- _What the exercise asks_
Return the line containing "X038519Y008646D03*" and every line after it through the end of the entries below, with no other lines.

[Items listed in a dataset]
# # # #
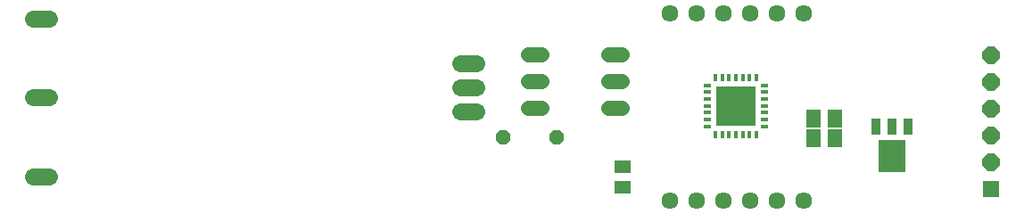
<source format=gts>
G75*
G70*
%OFA0B0*%
%FSLAX24Y24*%
%IPPOS*%
%LPD*%
%AMOC8*
5,1,8,0,0,1.08239X$1,22.5*
%
%ADD10R,0.0143X0.0279*%
%ADD11R,0.0279X0.0143*%
%ADD12R,0.0143X0.0279*%
%ADD13R,0.1464X0.1464*%
%ADD14C,0.0634*%
%ADD15C,0.0560*%
%ADD16OC8,0.0560*%
%ADD17R,0.0631X0.0512*%
%ADD18R,0.0552X0.0670*%
%ADD19R,0.0355X0.0631*%
%ADD20R,0.1024X0.1221*%
%ADD21C,0.0634*%
%ADD22R,0.0640X0.0640*%
%ADD23OC8,0.0640*%
%ADD24C,0.0640*%
D10*
X028221Y007811D03*
X028477Y007811D03*
X028733Y007811D03*
X028989Y007811D03*
X029245Y007811D03*
X029501Y007811D03*
X029757Y007811D03*
D11*
X030052Y007515D03*
X030052Y007260D03*
X030052Y007004D03*
X030052Y006748D03*
X030052Y006492D03*
X030052Y006236D03*
X030052Y005980D03*
X027926Y005980D03*
X027926Y006236D03*
X027926Y006492D03*
X027926Y006748D03*
X027926Y007004D03*
X027926Y007260D03*
X027926Y007515D03*
D12*
X028221Y005684D03*
X028477Y005684D03*
X028733Y005684D03*
X028989Y005684D03*
X029245Y005684D03*
X029501Y005684D03*
X029757Y005684D03*
D13*
X028989Y006748D03*
D14*
X028508Y010215D03*
X027508Y010215D03*
X026508Y010215D03*
X029508Y010215D03*
X030508Y010215D03*
X031508Y010215D03*
X031508Y003215D03*
X030508Y003215D03*
X029508Y003215D03*
X028508Y003215D03*
X027508Y003215D03*
X026508Y003215D03*
D15*
X024731Y006684D02*
X024211Y006684D01*
X021731Y006684D02*
X021211Y006684D01*
X021211Y007684D02*
X021731Y007684D01*
X024211Y007684D02*
X024731Y007684D01*
X024731Y008684D02*
X024211Y008684D01*
X021731Y008684D02*
X021211Y008684D01*
D16*
X020278Y005571D03*
X022278Y005571D03*
D17*
X024770Y004471D03*
X024770Y003721D03*
D18*
X031896Y005546D03*
X032684Y005546D03*
X032684Y006289D03*
X031896Y006289D03*
D19*
X034235Y005961D03*
X034826Y005961D03*
X035416Y005961D03*
D20*
X034826Y004858D03*
D21*
X003311Y004118D02*
X002717Y004118D01*
X002717Y007071D02*
X003311Y007071D01*
X003311Y010023D02*
X002717Y010023D01*
D22*
X038519Y003646D03*
D23*
X038519Y004646D03*
X038519Y005646D03*
X038519Y006646D03*
X038519Y007646D03*
X038519Y008646D03*
D24*
X019300Y008348D02*
X018700Y008348D01*
X018700Y007448D02*
X019300Y007448D01*
X019300Y006548D02*
X018700Y006548D01*
M02*

</source>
# # # #
- _Solution_
X038519Y008646D03*
D24*
X019300Y008348D02*
X018700Y008348D01*
X018700Y007448D02*
X019300Y007448D01*
X019300Y006548D02*
X018700Y006548D01*
M02*

</source>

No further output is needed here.